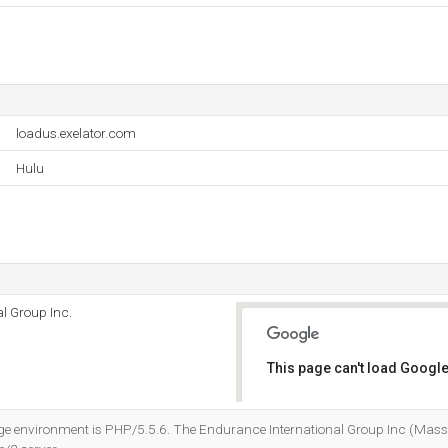
loadus.exelator.com
Hulu
l Group Inc.
This page can't load Google
Do you own this website?
environment is PHP/5.5.6. The Endurance International Group Inc (Massa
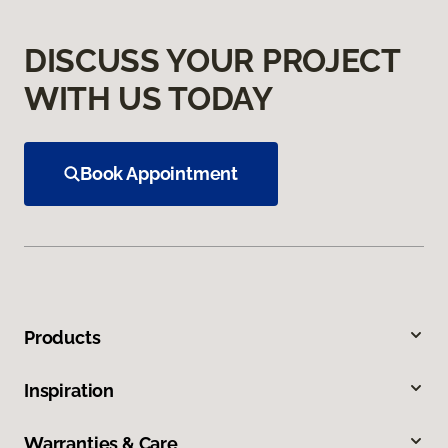
DISCUSS YOUR PROJECT
WITH US TODAY
Book Appointment
Products
Inspiration
Warranties & Care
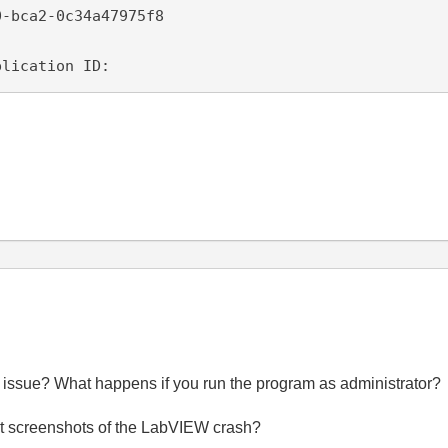
-bca2-0c34a47975f8

plication ID: 
issue? What happens if you run the program as administrator?
post screenshots of the LabVIEW crash?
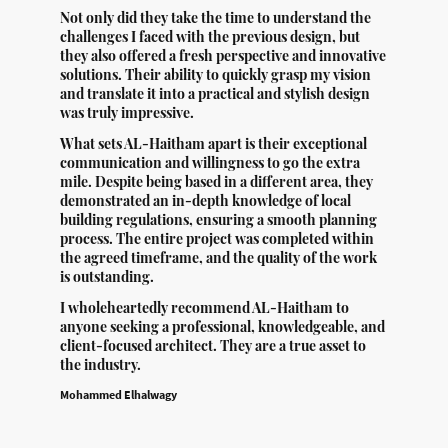
Not only did they take the time to understand the
challenges I faced with the previous design, but
they also offered a fresh perspective and innovative
solutions. Their ability to quickly grasp my vision
and translate it into a practical and stylish design
was truly impressive.
What sets AL-Haitham apart is their exceptional
communication and willingness to go the extra
mile. Despite being based in a different area, they
demonstrated an in-depth knowledge of local
building regulations, ensuring a smooth planning
process. The entire project was completed within
the agreed timeframe, and the quality of the work
is outstanding.
I wholeheartedly recommend AL-Haitham to
anyone seeking a professional, knowledgeable, and
client-focused architect. They are a true asset to
the industry.
Mohammed Elhalwagy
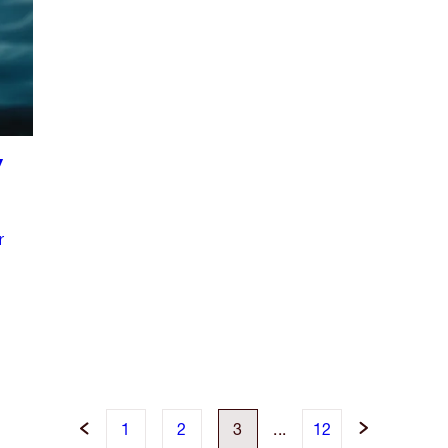
Y
r
1
2
3
...
12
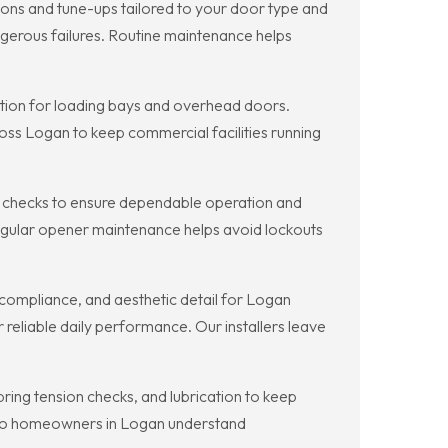
ns and tune-ups tailored to your door type and
ngerous failures. Routine maintenance helps
ion for loading bays and overhead doors.
ss Logan to keep commercial facilities running
checks to ensure dependable operation and
 Regular opener maintenance helps avoid lockouts
compliance, and aesthetic detail for Logan
 reliable daily performance. Our installers leave
ng tension checks, and lubrication to keep
s so homeowners in Logan understand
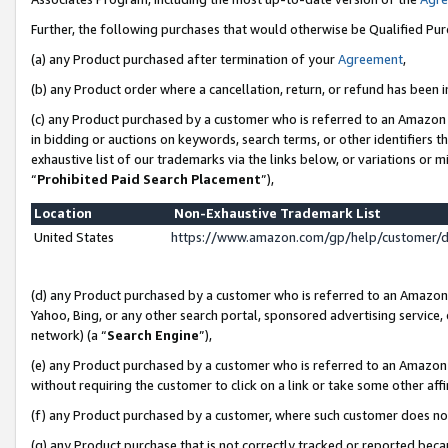
Further, the following purchases that would otherwise be Qualified Pu
(a) any Product purchased after termination of your
Agreement
,
(b) any Product order where a cancellation, return, or refund has been in
(c) any Product purchased by a customer who is referred to an Amazon 
in bidding or auctions on keywords, search terms, or other identifiers 
exhaustive list of our trademarks via the links below, or variations or 
“
Prohibited Paid Search Placement
”),
Location
Non-Exhaustive Trademark List
United States
https://www.amazon.com/gp/help/customer/
(d) any Product purchased by a customer who is referred to an Amazon S
Yahoo, Bing, or any other search portal, sponsored advertising service, o
network) (a “
Search Engine
”),
(e) any Product purchased by a customer who is referred to an Amazon Si
without requiring the customer to click on a link or take some other affi
(f) any Product purchased by a customer, where such customer does no
(g) any Product purchase that is not correctly tracked or reported beca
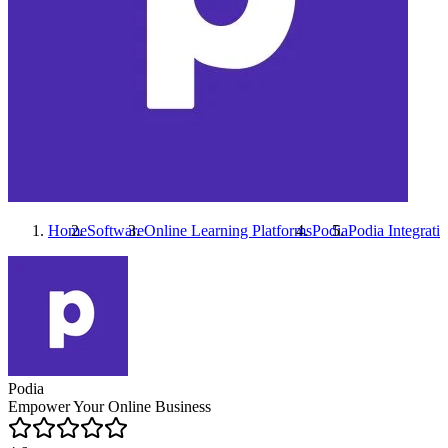
Home
Software
Online Learning Platforms
Podia
Podia
Integrati
Podia
Empower Your Online Business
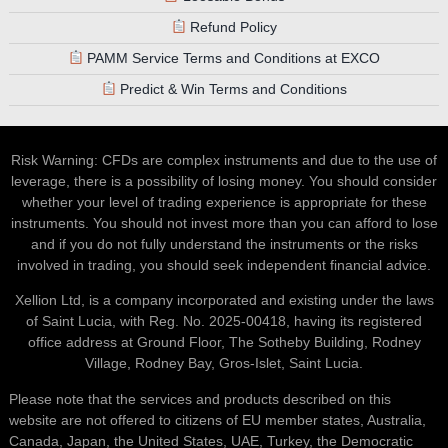
Refund Policy
PAMM Service Terms and Conditions at EXCO
Predict & Win Terms and Conditions
Risk Warning: CFDs are complex instruments and due to the use of
leverage, there is a possibility of losing money. You should consider
whether your level of trading experience is appropriate for these
instruments. You should not invest more than you can afford to lose
and if you do not fully understand the instruments or the risks
involved in trading, you should seek independent financial advice.
Xellion Ltd, is a company incorporated and existing under the laws
of Saint Lucia, with Reg. No. 2025-00418, having its registered
office address at Ground Floor, The Sotheby Building, Rodney
Village, Rodney Bay, Gros-Islet, Saint Lucia.
Please note that the services and products described on this
website are not offered to citizens of EU member states, Australia,
Canada, Japan, the United States, UAE, Turkey, the Democratic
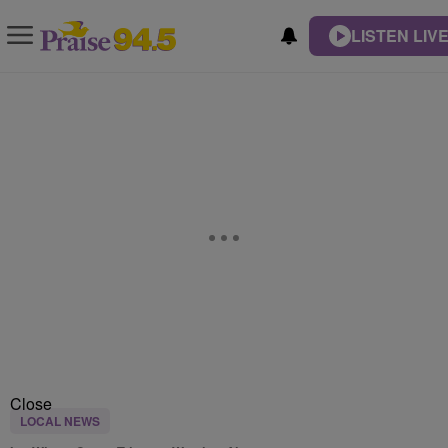
LISTEN LIV
Close
LOCAL NEWS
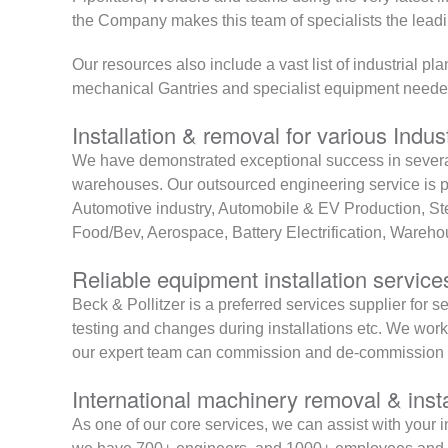
the Company makes this team of specialists the lead
Our resources also include a vast list of industrial p
mechanical Gantries and specialist equipment needed 
Installation & removal for various Indus
We have demonstrated exceptional success in several
warehouses. Our outsourced engineering service is p
Automotive industry, Automobile & EV Production, S
Food/Bev, Aerospace, Battery Electrification, Ware
Reliable equipment installation service
Beck & Pollitzer is a preferred services supplier fo
testing and changes during installations etc. We wor
our expert team can commission and de-commission
International machinery removal & insta
As one of our core services, we can assist with your i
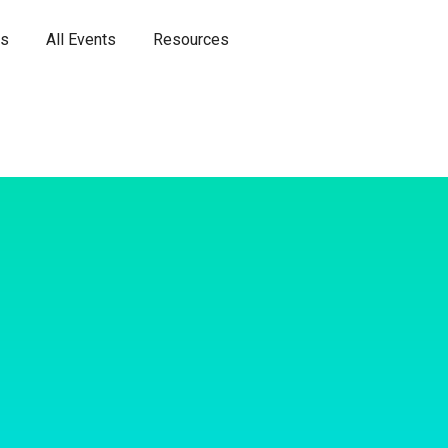
es
All Events
Resources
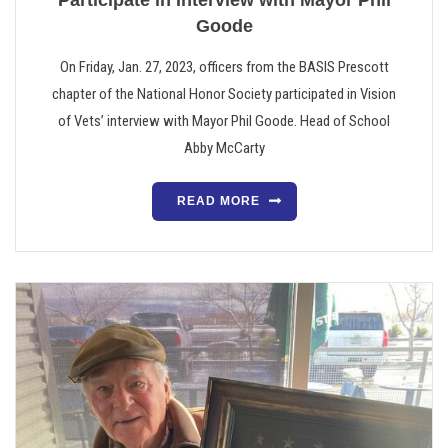
Participate in Interview with Mayor Phil
Goode
On Friday, Jan. 27, 2023, officers from the BASIS Prescott
chapter of the National Honor Society participated in Vision
of Vets’ interview with Mayor Phil Goode. Head of School
Abby McCarty
READ MORE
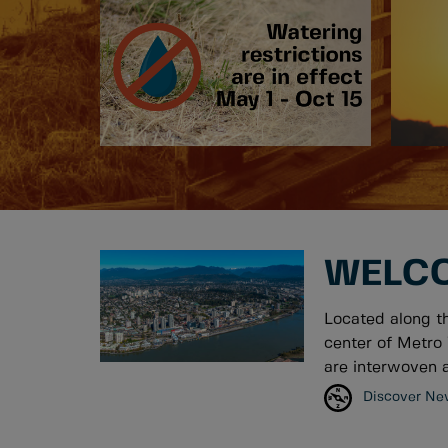
WELCO
Located along t
center of Metro 
are interwoven a
Discover Ne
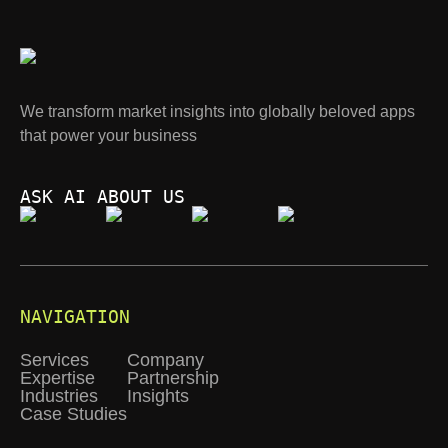
We transform market insights into globally beloved apps
that power your business
ASK AI ABOUT US
NAVIGATION
Services
Company
Expertise
Partnership
Industries
Insights
Case Studies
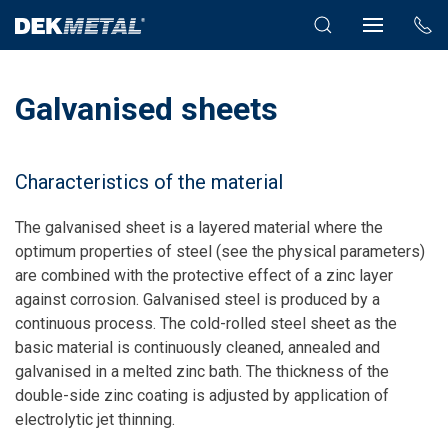
Galvanised sheets
Characteristics of the material
The galvanised sheet is a layered material where the
optimum properties of steel (see the physical parameters)
are combined with the protective effect of a zinc layer
against corrosion. Galvanised steel is produced by a
continuous process. The cold-rolled steel sheet as the
basic material is continuously cleaned, annealed and
galvanised in a melted zinc bath. The thickness of the
double-side zinc coating is adjusted by application of
electrolytic jet thinning.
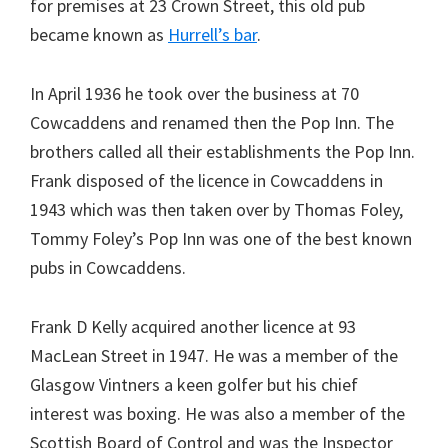
for premises at 23 Crown Street, this old pub
became known as
Hurrell’s bar
.
In April 1936 he took over the business at 70
Cowcaddens and renamed then the Pop Inn. The
brothers called all their establishments the Pop Inn.
Frank disposed of the licence in Cowcaddens in
1943 which was then taken over by Thomas Foley,
Tommy Foley’s Pop Inn was one of the best known
pubs in Cowcaddens.
Frank D Kelly acquired another licence at 93
MacLean Street in 1947. He was a member of the
Glasgow Vintners a keen golfer but his chief
interest was boxing. He was also a member of the
Scottish Board of Control and was the Inspector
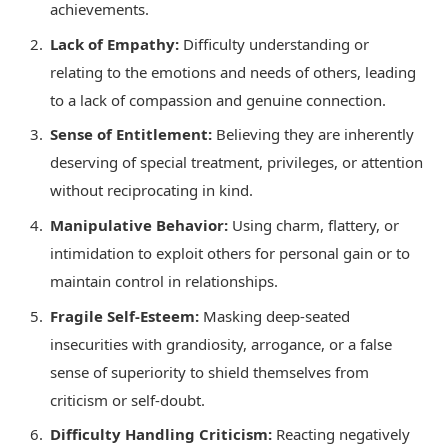
achievements.
Lack of Empathy:
Difficulty understanding or
relating to the emotions and needs of others, leading
to a lack of compassion and genuine connection.
Sense of Entitlement:
Believing they are inherently
deserving of special treatment, privileges, or attention
without reciprocating in kind.
Manipulative Behavior:
Using charm, flattery, or
intimidation to exploit others for personal gain or to
maintain control in relationships.
Fragile Self-Esteem:
Masking deep-seated
insecurities with grandiosity, arrogance, or a false
sense of superiority to shield themselves from
criticism or self-doubt.
Difficulty Handling Criticism:
Reacting negatively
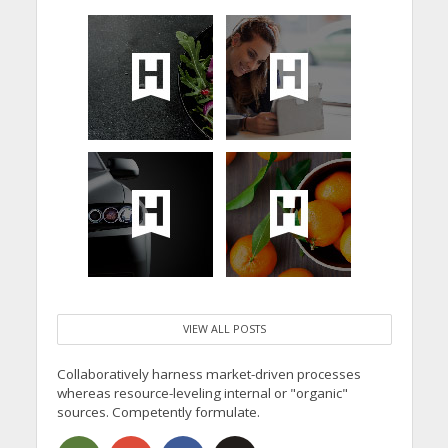
VIEW ALL POSTS
Collaboratively harness market-driven processes
whereas resource-leveling internal or "organic"
sources. Competently formulate.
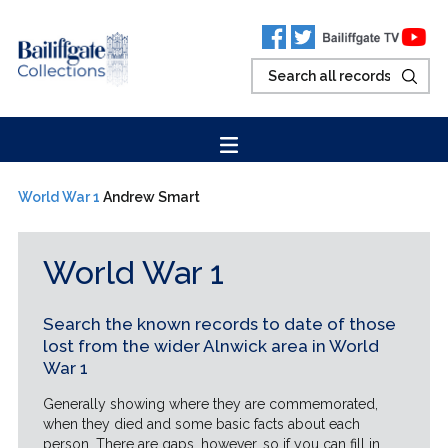
World War 1
Andrew Smart
World War 1
Search the known records to date of those
lost from the wider Alnwick area in World
War 1
Generally showing where they are commemorated,
when they died and some basic facts about each
person. There are gaps, however, so if you can fill in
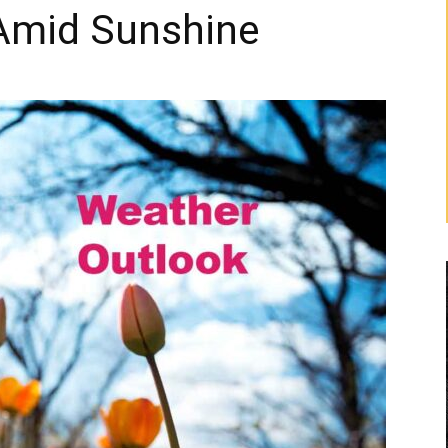
Amid Sunshine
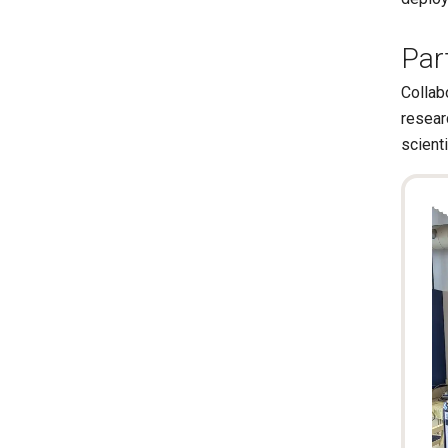
Par
Collab
resear
scienti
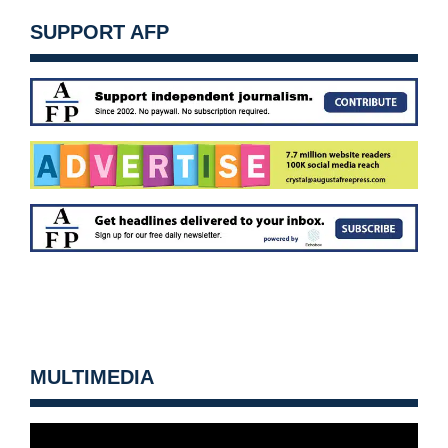
SUPPORT AFP
MULTIMEDIA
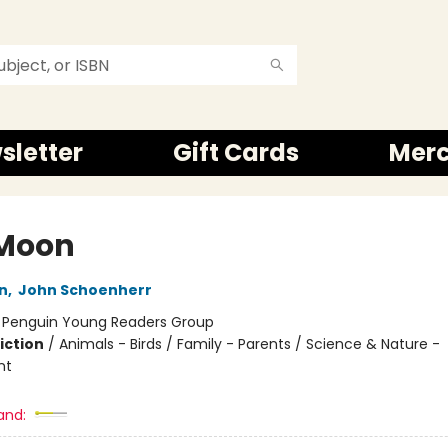
sletter
Gift Cards
Mer
Moon
n
,
John Schoenherr
:
Penguin Young Readers Group
iction
/
Animals - Birds / Family - Parents / Science & Nature -
nt
and:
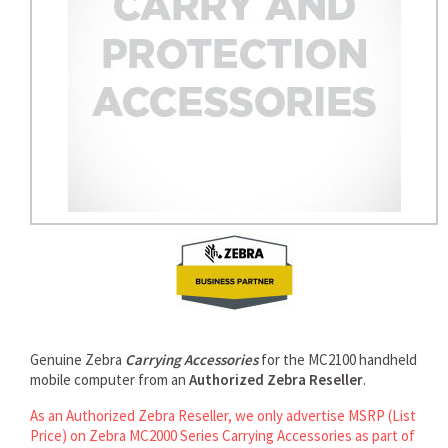
Genuine Zebra
Carrying Accessories
for the MC2100 handheld
mobile computer from an
Authorized Zebra Reseller
.
As an Authorized Zebra Reseller, we only advertise MSRP (List
Price) on Zebra MC2000 Series Carrying Accessories as part of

**DIRECTIVE:** Within the data above, filter for lines containing the word "steel" and copy each one.

**OUTPUT FOR THIS EXERCISE:**
optimum properties of steel (see the physical parameters)
against corrosion. Galvanised steel is produced by a
continuous process. The cold-rolled steel sheet as the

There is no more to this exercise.